[PROVIDED PASSAGE]
════════

And there’s other, you know, instances of that of researchers having to travel for the sake of the research to deal with actual research studies. You know, so we had a team together, you know, we do have a global engagement office at UCI that really deals with, you know, international travel largely but also research-related travel and the university put together a team that I was part of as the emergency manager to assess these travel requests.

So, you know, we’re still getting a lot of requests for travel from students who wanted to study abroad, you know, which is a big part of the college experience but that we really had to kind of put the brakes on and say, you know, that’s it’s just not safe.  And every one of those travel requests that we received from in the office, which were required so that the researchers as travelers could be covered under the university’s insurance policies and the one where they were traveling.

We did, you know, multiple reviews of those a whole team, including our risk management, our global engagement folks, you know, professors from from, you know, representatives from our research community where we would do an assessment of all these travel requests and and review them to make sure that the travel was really essential.

But with that travel to get really more to the point is what did we do to make sure that people were protected. And we would, you know, ensure that anybody leaving the, you know, the local area and coming back before they came back to to UCI they’d have to come back with negative tests which is pretty much part of our course so it was everywhere.

════════

[GIVEN INFORMATION]

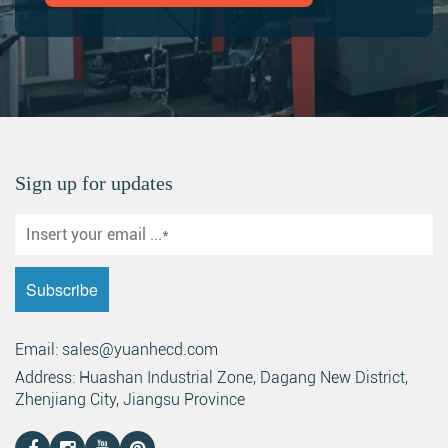
Sign up for updates
Email: sales@yuanhecd.com
Address: Huashan Industrial Zone, Dagang New District,
Zhenjiang City, Jiangsu Province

════════

[WHAT THE TASK REQUIRES]
Reproduce word for word the portion of the transcript on UCI's review of travel requests between "We did, you" and "was really essential.", inclusive.

[ANSWER SECTION]
We did, you know, multiple reviews of those a whole team, including our risk management, our global engagement folks, you know, professors from from, you know, representatives from our research community where we would do an assessment of all these travel requests and and review them to make sure that the travel was really essential.